(Data):
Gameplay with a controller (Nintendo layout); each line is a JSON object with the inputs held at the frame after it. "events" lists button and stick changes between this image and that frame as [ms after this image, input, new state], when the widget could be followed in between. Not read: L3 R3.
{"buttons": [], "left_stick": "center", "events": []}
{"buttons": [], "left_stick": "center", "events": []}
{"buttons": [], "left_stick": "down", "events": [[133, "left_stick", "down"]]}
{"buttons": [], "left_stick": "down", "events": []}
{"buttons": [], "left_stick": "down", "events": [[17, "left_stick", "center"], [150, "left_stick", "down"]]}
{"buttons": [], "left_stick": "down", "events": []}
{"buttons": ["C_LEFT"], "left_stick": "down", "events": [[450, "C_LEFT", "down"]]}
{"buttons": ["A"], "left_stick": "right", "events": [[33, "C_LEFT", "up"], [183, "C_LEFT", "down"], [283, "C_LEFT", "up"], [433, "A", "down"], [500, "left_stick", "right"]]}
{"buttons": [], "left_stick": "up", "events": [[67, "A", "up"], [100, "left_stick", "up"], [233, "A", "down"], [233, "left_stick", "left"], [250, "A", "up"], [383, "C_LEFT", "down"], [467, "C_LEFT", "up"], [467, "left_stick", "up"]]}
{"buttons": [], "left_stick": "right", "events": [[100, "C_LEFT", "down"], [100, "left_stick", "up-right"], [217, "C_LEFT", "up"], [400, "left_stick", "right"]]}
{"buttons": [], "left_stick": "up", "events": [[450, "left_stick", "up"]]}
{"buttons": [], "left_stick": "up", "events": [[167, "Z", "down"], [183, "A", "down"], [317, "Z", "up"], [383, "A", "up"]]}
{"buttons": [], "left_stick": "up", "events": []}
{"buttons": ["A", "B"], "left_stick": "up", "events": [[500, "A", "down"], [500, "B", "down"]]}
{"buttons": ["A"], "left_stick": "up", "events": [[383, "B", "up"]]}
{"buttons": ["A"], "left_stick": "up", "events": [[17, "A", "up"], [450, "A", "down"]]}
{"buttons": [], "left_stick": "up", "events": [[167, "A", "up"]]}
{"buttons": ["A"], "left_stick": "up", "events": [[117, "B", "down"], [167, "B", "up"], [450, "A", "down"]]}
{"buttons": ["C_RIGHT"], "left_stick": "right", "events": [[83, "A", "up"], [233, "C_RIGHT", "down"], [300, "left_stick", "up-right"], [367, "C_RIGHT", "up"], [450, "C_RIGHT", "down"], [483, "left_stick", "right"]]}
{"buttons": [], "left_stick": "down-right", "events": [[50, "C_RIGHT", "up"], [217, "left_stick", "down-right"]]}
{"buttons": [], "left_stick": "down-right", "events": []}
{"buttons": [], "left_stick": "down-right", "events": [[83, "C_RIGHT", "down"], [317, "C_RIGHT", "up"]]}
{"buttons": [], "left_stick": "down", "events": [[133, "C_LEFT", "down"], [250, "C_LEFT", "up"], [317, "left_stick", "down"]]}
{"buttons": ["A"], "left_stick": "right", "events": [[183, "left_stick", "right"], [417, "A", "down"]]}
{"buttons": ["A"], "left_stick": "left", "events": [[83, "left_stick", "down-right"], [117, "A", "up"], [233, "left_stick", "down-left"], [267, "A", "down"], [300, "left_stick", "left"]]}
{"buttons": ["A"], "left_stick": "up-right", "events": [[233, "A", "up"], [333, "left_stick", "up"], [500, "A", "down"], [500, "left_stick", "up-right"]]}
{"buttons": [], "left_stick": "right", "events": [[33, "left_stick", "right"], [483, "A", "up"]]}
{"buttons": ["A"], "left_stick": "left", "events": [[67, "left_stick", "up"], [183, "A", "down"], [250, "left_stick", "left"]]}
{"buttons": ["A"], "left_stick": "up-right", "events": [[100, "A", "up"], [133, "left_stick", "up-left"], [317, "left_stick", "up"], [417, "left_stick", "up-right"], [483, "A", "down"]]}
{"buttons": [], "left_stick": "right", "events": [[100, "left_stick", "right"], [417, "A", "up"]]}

(Problem): Look back at the records above. Repeat all of them exactly.

(Response to the task):
Gameplay with a controller (Nintendo layout); each line is a JSON object with the inputs held at the frame after it. "events" lists button and stick changes between this image and that frame as [ms after this image, input, new state], when the widget could be followed in between. Not read: L3 R3.
{"buttons": [], "left_stick": "center", "events": []}
{"buttons": [], "left_stick": "center", "events": []}
{"buttons": [], "left_stick": "down", "events": [[133, "left_stick", "down"]]}
{"buttons": [], "left_stick": "down", "events": []}
{"buttons": [], "left_stick": "down", "events": [[17, "left_stick", "center"], [150, "left_stick", "down"]]}
{"buttons": [], "left_stick": "down", "events": []}
{"buttons": ["C_LEFT"], "left_stick": "down", "events": [[450, "C_LEFT", "down"]]}
{"buttons": ["A"], "left_stick": "right", "events": [[33, "C_LEFT", "up"], [183, "C_LEFT", "down"], [283, "C_LEFT", "up"], [433, "A", "down"], [500, "left_stick", "right"]]}
{"buttons": [], "left_stick": "up", "events": [[67, "A", "up"], [100, "left_stick", "up"], [233, "A", "down"], [233, "left_stick", "left"], [250, "A", "up"], [383, "C_LEFT", "down"], [467, "C_LEFT", "up"], [467, "left_stick", "up"]]}
{"buttons": [], "left_stick": "right", "events": [[100, "C_LEFT", "down"], [100, "left_stick", "up-right"], [217, "C_LEFT", "up"], [400, "left_stick", "right"]]}
{"buttons": [], "left_stick": "up", "events": [[450, "left_stick", "up"]]}
{"buttons": [], "left_stick": "up", "events": [[167, "Z", "down"], [183, "A", "down"], [317, "Z", "up"], [383, "A", "up"]]}
{"buttons": [], "left_stick": "up", "events": []}
{"buttons": ["A", "B"], "left_stick": "up", "events": [[500, "A", "down"], [500, "B", "down"]]}
{"buttons": ["A"], "left_stick": "up", "events": [[383, "B", "up"]]}
{"buttons": ["A"], "left_stick": "up", "events": [[17, "A", "up"], [450, "A", "down"]]}
{"buttons": [], "left_stick": "up", "events": [[167, "A", "up"]]}
{"buttons": ["A"], "left_stick": "up", "events": [[117, "B", "down"], [167, "B", "up"], [450, "A", "down"]]}
{"buttons": ["C_RIGHT"], "left_stick": "right", "events": [[83, "A", "up"], [233, "C_RIGHT", "down"], [300, "left_stick", "up-right"], [367, "C_RIGHT", "up"], [450, "C_RIGHT", "down"], [483, "left_stick", "right"]]}
{"buttons": [], "left_stick": "down-right", "events": [[50, "C_RIGHT", "up"], [217, "left_stick", "down-right"]]}
{"buttons": [], "left_stick": "down-right", "events": []}
{"buttons": [], "left_stick": "down-right", "events": [[83, "C_RIGHT", "down"], [317, "C_RIGHT", "up"]]}
{"buttons": [], "left_stick": "down", "events": [[133, "C_LEFT", "down"], [250, "C_LEFT", "up"], [317, "left_stick", "down"]]}
{"buttons": ["A"], "left_stick": "right", "events": [[183, "left_stick", "right"], [417, "A", "down"]]}
{"buttons": ["A"], "left_stick": "left", "events": [[83, "left_stick", "down-right"], [117, "A", "up"], [233, "left_stick", "down-left"], [267, "A", "down"], [300, "left_stick", "left"]]}
{"buttons": ["A"], "left_stick": "up-right", "events": [[233, "A", "up"], [333, "left_stick", "up"], [500, "A", "down"], [500, "left_stick", "up-right"]]}
{"buttons": [], "left_stick": "right", "events": [[33, "left_stick", "right"], [483, "A", "up"]]}
{"buttons": ["A"], "left_stick": "left", "events": [[67, "left_stick", "up"], [183, "A", "down"], [250, "left_stick", "left"]]}
{"buttons": ["A"], "left_stick": "up-right", "events": [[100, "A", "up"], [133, "left_stick", "up-left"], [317, "left_stick", "up"], [417, "left_stick", "up-right"], [483, "A", "down"]]}
{"buttons": [], "left_stick": "right", "events": [[100, "left_stick", "right"], [417, "A", "up"]]}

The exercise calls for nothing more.